His speech was well received, with the exception of one student.

“I was shocked and disappointed when I saw the level of hate in that room,” said Mohamed Zidane, a Ryerson student. “I definitely support the RSU, and I’m proud to be part of the RSU.”


  1. Shannon Riley

    RE: Mohamed Zidane’s comment. Mohamed asked a question of Levant. He explained that he was raised in a Muslim household, and had questioned his faith throughout his life. He asked Ezra’s opinion on whether Islam is inherently problematic. Ezra said that, like any religion, Islam has had golden periods and darker periods. He specifically stated that it would be unfair to characterize the entire religion as being “bad”. I’m not sure how Mohamed interpreted that as hateful. It was a very fair and balanced response. I strongly feel that Mohamed came in with a bias and an agenda, and that he would have condemned Ezra Levant and the event regardless of what was said.

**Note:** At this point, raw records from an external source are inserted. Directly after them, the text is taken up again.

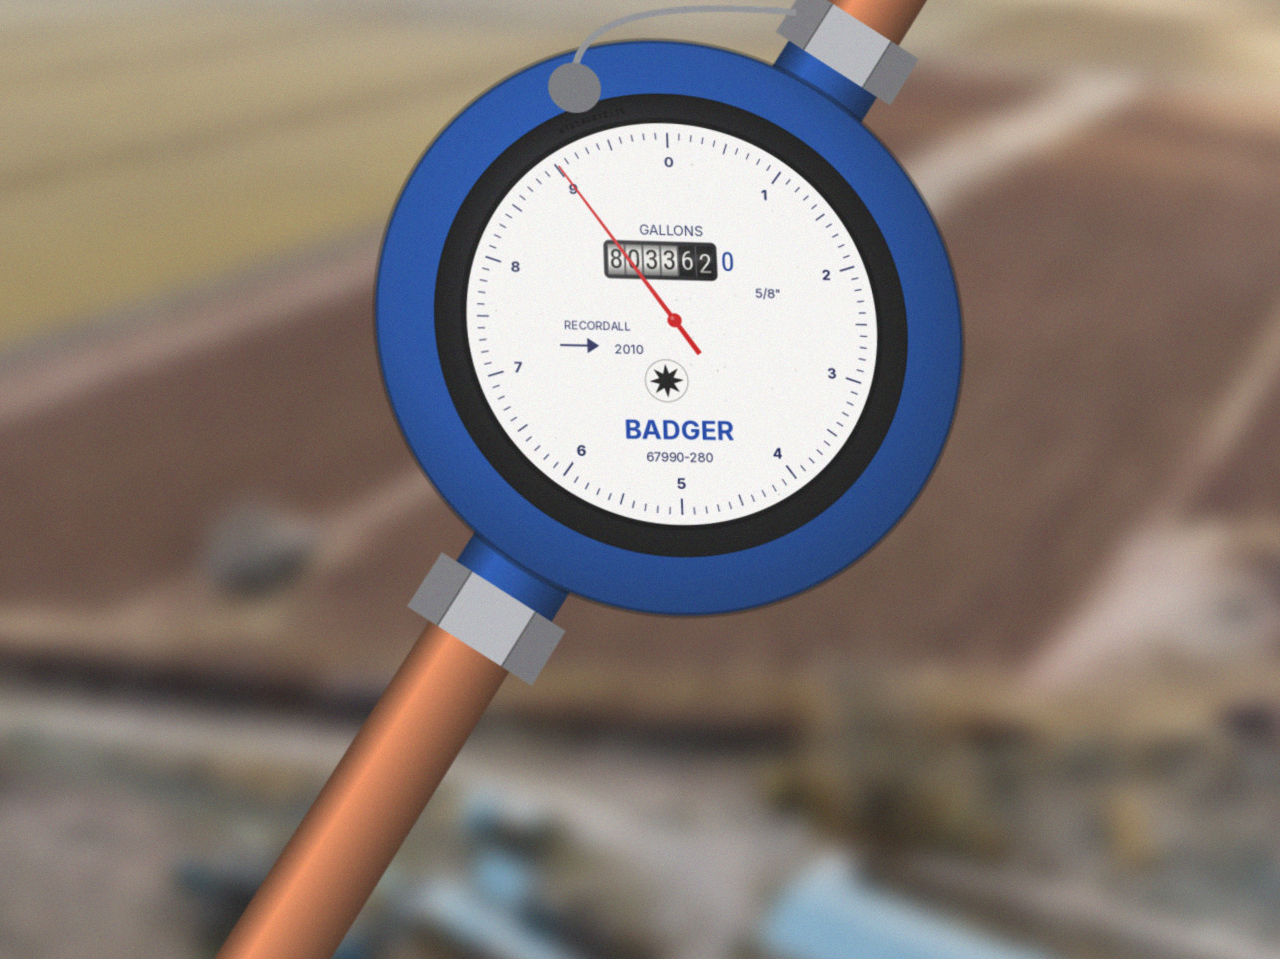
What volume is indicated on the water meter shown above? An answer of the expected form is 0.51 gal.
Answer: 8033619.0 gal
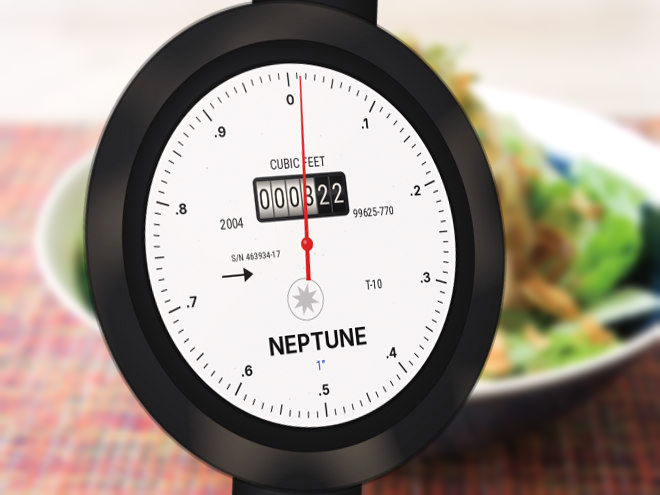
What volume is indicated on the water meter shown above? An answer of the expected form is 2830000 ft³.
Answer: 322.01 ft³
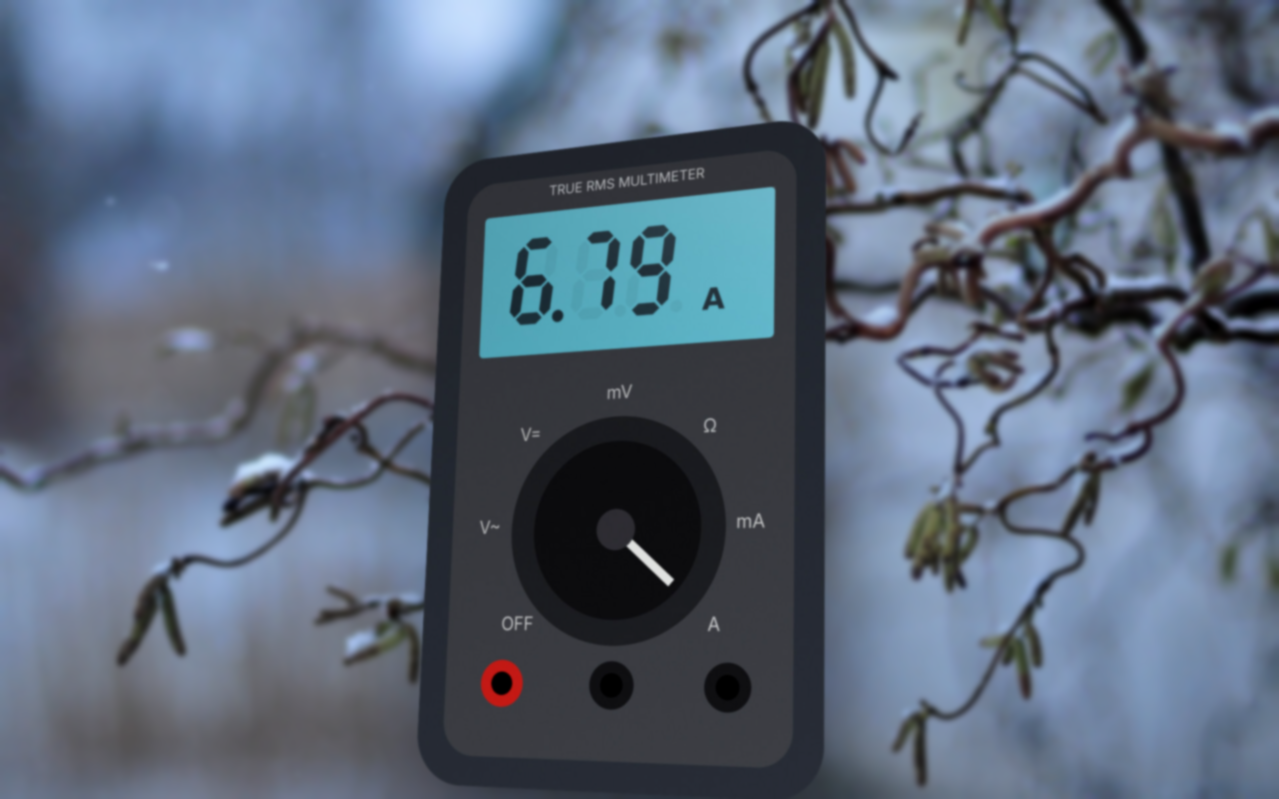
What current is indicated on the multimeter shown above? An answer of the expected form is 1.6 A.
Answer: 6.79 A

    There was no hate at the event; the only thing even remotely close to being hated was the policies of the RSU, and terrorism. If you have a problem with hating on terrorism, then your issues run far deeper than outrage at anything that was said yesterday.

  2. As for Mohamed Zidane’s comment. I recorded the entire speech and there was no hate speech conducted in the room yesterday.

  3. “Controversial media personality Ezra Levant …”

    In what way is this controversial, do you doubt he is a media personality?

    Yes, I am being sarcastic. This is a ridiculous introduction. Would you bring up an outspoken left-wing TV presenter in that way? Of course not, because having an opinion and making that opinion clear is, or should not be, controversial. Ezra Levan is only “controversial” among the arrogant, self-righteous media elite and others in the left-wing bubble, because his opinion is not the one they are careful to proclaim.

    In fact any member of CBC, BBC or CNN news teams should be genuinely controversial, because they bias their news with opinion while claiming to be unbiased. Why is honestly displaying an opinion more controversial than being dishonest about plugging the opposing opinion?